WORK TO COMPLETE: The answer should match the entries that follow exactly, except that no image appears in it.

STUDY MATERIAL:
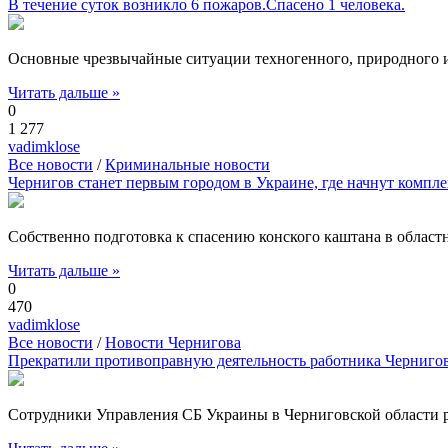
В течение суток возникло 6 пожаров.Спасено 1 человека.
Основные чрезвычайные ситуации техногенного, природного и
Читать дальше »
0
1 277
vadimklose
Все новости
/
Криминальные новости
Чернигов станет первым городом в Украине, где начнут компл
Собственно подготовка к спасению конского каштана в област
Читать дальше »
0
470
vadimklose
Все новости
/
Новости Чернигова
Прекратили противоправную деятельность работника Чернигов
Сотрудники Управления СБ Украины в Черниговской области р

FINISHED EXERCISE:
В течение суток возникло 6 пожаров.Спасено 1 человека.
Основные чрезвычайные ситуации техногенного, природного и
Читать дальше »
0
1 277
vadimklose
Все новости
/
Криминальные новости
Чернигов станет первым городом в Украине, где начнут компл
Собственно подготовка к спасению конского каштана в област
Читать дальше »
0
470
vadimklose
Все новости
/
Новости Чернигова
Прекратили противоправную деятельность работника Чернигов
Сотрудники Управления СБ Украины в Черниговской области р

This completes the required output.